Work required:
Restate the data exactly as given and keep the pictures out.

Records:

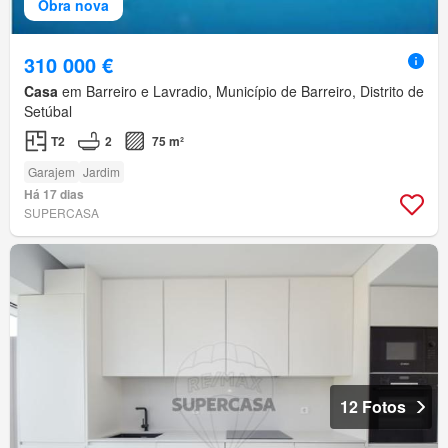
Obra nova
310 000 €
Casa
em Barreiro e Lavradio, Município de Barreiro, Distrito de
Setúbal
T2
2
75 m²
Garajem
Jardim
Há 17 dias
SUPERCASA
12 Fotos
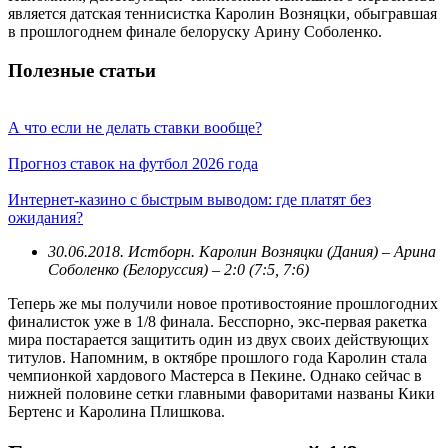
является датская теннисистка Каролин Возняцки, обыгравшая
в прошлогоднем финале белоруску Арину Соболенко.
Полезные статьи
А что если не делать ставки вообще?
Прогноз ставок на футбол 2026 года
Интернет-казино с быстрым выводом: где платят без
ожидания?
30.06.2018. Истборн. Каролин Возняцки (Дания) – Арина
Соболенко (Белоруссия) – 2:0 (7:5, 7:6)
Теперь же мы получили новое противостояние прошлогодних
финалисток уже в 1/8 финала. Бесспорно, экс-первая ракетка
мира постарается защитить один из двух своих действующих
титулов. Напомним, в октябре прошлого года Каролин стала
чемпионкой хардового Мастерса в Пекине. Однако сейчас в
нижней половине сетки главными фаворитами названы Кики
Бертенс и Каролина Плишкова.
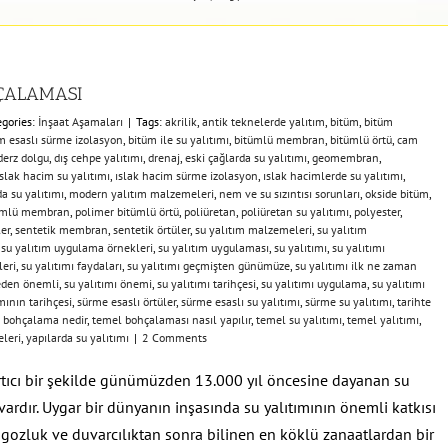
HÇALAMASI
egories:
İnşaat Aşamaları
|
Tags:
akrilik
,
antik teknelerde yalıtım
,
bitüm
,
bitüm
m esaslı sürme izolasyon
,
bitüm ile su yalıtımı
,
bitümlü membran
,
bitümlü örtü
,
cam
derz dolgu
,
dış cehpe yalıtımı
,
drenaj
,
eski çağlarda su yalıtımı
,
geomembran
,
ıslak hacim su yalıtımı
,
ıslak hacim sürme izolasyon
,
ıslak hacimlerde su yalıtımı
,
da su yalıtımı
,
modern yalıtım malzemeleri
,
nem ve su sızıntısı sorunları
,
okside bitüm
,
tümlü membran
,
polimer bitümlü örtü
,
poliüretan
,
poliüretan su yalıtımı
,
polyester
,
ler
,
sentetik membran
,
sentetik örtüler
,
su yalıtım malzemeleri
,
su yalıtım
,
su yalıtım uygulama örnekleri
,
su yalıtım uygulaması
,
su yalıtımı
,
su yalıtımı
leri
,
su yalıtımı faydaları
,
su yalıtımı geçmişten günümüze
,
su yalıtımı ilk ne zaman
neden önemli
,
su yalıtımı önemi
,
su yalıtımı tarihçesi
,
su yalıtımı uygulama
,
su yalıtımı
mının tarihçesi
,
sürme esaslı örtüler
,
sürme esaslı su yalıtımı
,
sürme su yalıtımı
,
tarihte
 bohçalama nedir
,
temel bohçalaması nasıl yapılır
,
temel su yalıtımı
,
temel yalıtımı
,
leri
,
yapılarda su yalıtımı
|
2 Comments
ıcı bir şekilde günümüzden 13.000 yıl öncesine dayanan su
 vardır. Uygar bir dünyanın inşasında su yalıtımının önemli katkısı
ngozluk ve duvarcılıktan sonra bilinen en köklü zanaatlardan bir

Problem solution:
Obra nova
310 000 €
Casa
em Barreiro e Lavradio, Município de Barreiro, Distrito de
Setúbal
T2
2
75 m²
Garajem
Jardim
Há 17 dias
SUPERCASA
12 Fotos
является датская теннисистка Каролин Возняцки, обыгравшая
в прошлогоднем финале белоруску Арину Соболенко.
Полезные статьи
А что если не делать ставки вообще?
Прогноз ставок на футбол 2026 года
Интернет-казино с быстрым выводом: где платят без
ожидания?
30.06.2018. Истборн. Каролин Возняцки (Дания) – Арина
Соболенко (Белоруссия) – 2:0 (7:5, 7:6)
Теперь же мы получили новое противостояние прошлогодних
финалисток уже в 1/8 финала. Бесспорно, экс-первая ракетка
мира постарается защитить один из двух своих действующих
титулов. Напомним, в октябре прошлого года Каролин стала
чемпионкой хардового Мастерса в Пекине. Однако сейчас в
нижней половине сетки главными фаворитами названы Кики
Бертенс и Каролина Плишкова.
HÇALAMASI
egories:
İnşaat Aşamaları
|
Tags:
akrilik
,
antik teknelerde yalıtım
,
bitüm
,
bitüm
m esaslı sürme izolasyon
,
bitüm ile su yalıtımı
,
bitümlü membran
,
bitümlü örtü
,
cam
derz dolgu
,
dış cehpe yalıtımı
,
drenaj
,
eski çağlarda su yalıtımı
,
geomembran
,
ıslak hacim su yalıtımı
,
ıslak hacim sürme izolasyon
,
ıslak hacimlerde su yalıtımı
,
da su yalıtımı
,
modern yalıtım malzemeleri
,
nem ve su sızıntısı sorunları
,
okside bitüm
,
tümlü membran
,
polimer bitümlü örtü
,
poliüretan
,
poliüretan su yalıtımı
,
polyester
,
ler
,
sentetik membran
,
sentetik örtüler
,
su yalıtım malzemeleri
,
su yalıtım
,
su yalıtım uygulama örnekleri
,
su yalıtım uygulaması
,
su yalıtımı
,
su yalıtımı
leri
,
su yalıtımı faydaları
,
su yalıtımı geçmişten günümüze
,
su yalıtımı ilk ne zaman
neden önemli
,
su yalıtımı önemi
,
su yalıtımı tarihçesi
,
su yalıtımı uygulama
,
su yalıtımı
mının tarihçesi
,
sürme esaslı örtüler
,
sürme esaslı su yalıtımı
,
sürme su yalıtımı
,
tarihte
 bohçalama nedir
,
temel bohçalaması nasıl yapılır
,
temel su yalıtımı
,
temel yalıtımı
,
leri
,
yapılarda su yalıtımı
|
2 Comments
ıcı bir şekilde günümüzden 13.000 yıl öncesine dayanan su
 vardır. Uygar bir dünyanın inşasında su yalıtımının önemli katkısı
ngozluk ve duvarcılıktan sonra bilinen en köklü zanaatlardan bir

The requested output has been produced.